Le mythe cinématographique est tout autant questionné via le personnage de Paul (Vincent Gallo), aspirant acteur fantasmant les icônes et séquences hollywoodiennes emblématiques en rejouant devant une assemblée blasée les dialogues de Raging Bull (1980) ou en mimant la poursuite en avion de La Mort aux trousses (1959). Plus l’histoire avance, plus ces motifs hollywoodiens en sont réduits à des gimmicks, des colifichets (l’assiette portant les photos de Scarlett O’Hara et Rhett Butler de Autant en emporte le vent (1939)), voire des miroirs de l’échecs et l’incommunicabilité des protagonistes tels cet extrait conflictuel de Le Parrain 2 (1974) entre Michael (Al Pacino) et Fredo (John Cazale) Corleone. 

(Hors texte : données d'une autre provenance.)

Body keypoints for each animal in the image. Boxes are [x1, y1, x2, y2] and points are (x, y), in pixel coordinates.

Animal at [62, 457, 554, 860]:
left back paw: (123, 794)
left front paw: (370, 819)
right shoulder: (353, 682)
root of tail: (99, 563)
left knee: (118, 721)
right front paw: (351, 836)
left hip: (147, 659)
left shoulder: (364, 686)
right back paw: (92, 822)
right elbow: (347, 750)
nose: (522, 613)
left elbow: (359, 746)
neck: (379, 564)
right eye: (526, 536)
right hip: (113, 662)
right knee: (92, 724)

L’ultime mythe brisé, et non des moindres, est celui du territoire, sa conquête et son horizon de tous les possibles associés au western. Que ce soit dans le triangle amoureux nocif ou la relation mère/fille toxique entre Elaine (Faye Dunaway) et Grace (Lili Taylor), les grands espaces sont synonymes de prison mentale dont on ne peut réchapper. C’est un piège auquel Axel se trouve de nouveau lié par « amour » après avoir voulu le fuir, et dans lequel les prétextes financiers coincent pour l’éternité Elaine et Grace. Faye Dunaway sidérante d’érotisme et de folie douce prend le risque de charrier cet imaginaire hollywoodien fané par sa présence, tandis que Lili Taylor incarne une femme-enfant irrésolue et touchante. C’est en grande partie avec Le Temps des gitans qu’Emir Kusturica avait installé dans l’inconscient cinéphile cette imagerie foutraque, teintée de réalisme magique et d’onirisme qui le caractériserait parfois jusqu’à la caricature.  

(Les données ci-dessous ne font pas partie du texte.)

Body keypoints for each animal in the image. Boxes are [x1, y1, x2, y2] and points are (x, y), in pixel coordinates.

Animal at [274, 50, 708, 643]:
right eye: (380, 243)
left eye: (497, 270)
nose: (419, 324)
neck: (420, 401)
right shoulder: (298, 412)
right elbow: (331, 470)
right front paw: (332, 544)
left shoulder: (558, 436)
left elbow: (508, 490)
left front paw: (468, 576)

Le Temps des gitans en jouait à travers le folklore tzigane, Arizona Dream le travaille lors des scènes de (tentatives de) vols, où le burlesque se dispute à un réel enivrement des hauteurs dans un équilibre fragile. Toute cette célébration boiteuse du mythe et sa nature vaine se joue dans ces instants, nous rappelant constamment l’échec de l’envol ou l’inéluctable atterrissage à suivre. C’est paradoxalement quand il fait explicitement comprendre aux personnages qu’il est inutile de croire que Kusturica déploie au premier degré son panorama le plus fantasmagorique, dans une conclusion où les éléments se déchaînent pour composer un tableau entre l’American Gothic et le western (l’arbre enflammé rappelant le final de La Chevauchée de la vengeance de Budd Boetticher (1959) porté par l'emphase tribale du score de Goran Bregovic.